Biden should recede into the background like Homer Simpson backing into the shrubs, only to reemerge tanned and rested after Labor Day.

That theory lasted a day or so. After that, I started to notice that Biden was becoming an afterthought. I became convinced that he simply had to find ways to be in the news cycle every day. He could run shadow briefings! He could form a shadow government with a shadow Dr. Fauci and a shadow Dr. Birx. He could wear his own “emergency casual” uniform. He (sort of) tried some version of that. But when he floundered, it struck me as just more confirmation that “sleepy Joe” had “lost a step” and wasn’t capitalizing on the moment. 

And then, it hit me. Joe Biden should social distance even more. He should recede into the background like Homer Simpson backing into the shrubs, only to reemerge tanned and rested after Labor Day. (As Andrew Card said, ''You don't introduce new products in August.”) He should embrace The 4-Hour Work Week. 

Now, I know that this thought process seems insane. It has become axiomatic you should never pass up a chance to have sex or be on TV. It has become political wisdom that you concede nothing. That you hustle. That (as Al Pacino might yell during a particularly motivational half-time speech), “We can fight our way back into the light. We can climb out of hell. One inch at a time!” There is wisdom in that. But sometimes, like the bamboo, it’s wiser to go with the flow. 

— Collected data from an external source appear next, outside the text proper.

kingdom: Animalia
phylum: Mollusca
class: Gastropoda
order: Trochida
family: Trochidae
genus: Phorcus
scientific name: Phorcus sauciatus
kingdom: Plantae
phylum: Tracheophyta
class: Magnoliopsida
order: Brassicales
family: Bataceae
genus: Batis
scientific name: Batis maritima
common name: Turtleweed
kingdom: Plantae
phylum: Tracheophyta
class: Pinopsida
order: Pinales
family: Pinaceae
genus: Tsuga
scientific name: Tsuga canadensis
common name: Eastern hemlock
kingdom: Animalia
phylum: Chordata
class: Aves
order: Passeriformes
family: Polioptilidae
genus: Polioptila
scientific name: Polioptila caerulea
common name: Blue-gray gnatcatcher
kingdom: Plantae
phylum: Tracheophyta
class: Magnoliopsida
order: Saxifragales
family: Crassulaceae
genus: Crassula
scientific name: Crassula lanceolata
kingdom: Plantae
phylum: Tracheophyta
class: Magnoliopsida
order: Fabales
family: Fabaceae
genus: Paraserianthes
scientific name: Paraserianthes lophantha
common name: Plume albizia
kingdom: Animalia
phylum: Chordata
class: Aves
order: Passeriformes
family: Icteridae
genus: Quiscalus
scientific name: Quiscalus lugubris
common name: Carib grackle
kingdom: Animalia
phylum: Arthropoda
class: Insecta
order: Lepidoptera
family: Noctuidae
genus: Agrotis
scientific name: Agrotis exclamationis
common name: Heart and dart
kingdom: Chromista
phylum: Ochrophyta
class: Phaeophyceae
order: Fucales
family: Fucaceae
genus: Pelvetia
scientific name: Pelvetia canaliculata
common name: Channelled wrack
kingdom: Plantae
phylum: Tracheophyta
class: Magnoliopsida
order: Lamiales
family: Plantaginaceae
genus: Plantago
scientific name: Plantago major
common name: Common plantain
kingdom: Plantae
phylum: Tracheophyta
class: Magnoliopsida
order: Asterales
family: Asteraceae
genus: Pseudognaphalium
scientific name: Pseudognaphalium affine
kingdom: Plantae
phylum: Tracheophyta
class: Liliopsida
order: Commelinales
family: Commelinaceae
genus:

Yes, this theory of passive resistance goes against our human pretensions, which push us to believe that, by virtue of our efforts—our work—we have some semblance of control over our own fate. Like Boxer in Animal Farm, we want to believe that all our problems will be solved if we just work harder. What is more, it contradicts an assumption, which suggests media personalities and political leaders gain public support (and attention) by virtue of accretion and exposure. Like lifting weights to get stronger, we think that to become popular means you must put in the daily work and gradually gain a fanbase. 

But is this true? 

Citing a decades-old observation called the Feiler faster thesis, my former colleague Mickey Kaus recently argued that news cycles have sped up and that humans can process information quicker than most people realize. “Biden can wait until September, or whenever the conventions are, and then, he can gin up a huge publicity ‘Biden for president’ campaign,” Kaus said. “He doesn’t have to be omnipresent in our attention now in order to do that, then.” 

This reminds me of an old story. Heading into the 1968 Republican primary contest, Richard Nixon announced a six-month moratorium from politics. In 2014, former Nixon aide Pat Buchanan described it to me as an “absence makes the heart grow fonder” approach. Interestingly, it also had the effect of overexposing Nixon’s rival, George Romney. When a skeptical Buchanan questioned Nixon on the wisdom of this disappearing act, Nixon advised: “Let [the media] chew on [Romney] for a little while.” 

Kaus’s theory suggests that the Nixon example might now work in a general election. And in a world where conventional wisdom and historical precedent all seem so passe, he may well be correct. Certainly, the media aren’t averse to chewing on Trump. To be sure, a primary isn’t a general election—and George Romney ain’t Donald J. Trump. But the absence-makes-the-heart-grow-fonder strategy is probably underrated and, largely, untried. So why not try it?

It is, perhaps, ironic, but the Chinese proverb about “crisis” also meaning “opportunity” seems apropos. Laying low may be Joe Biden’s best strategy—and it’s one that wouldn’t be possible were it not for social distancing.

My best advice for Joe may be this: Don’t just do something, stand there!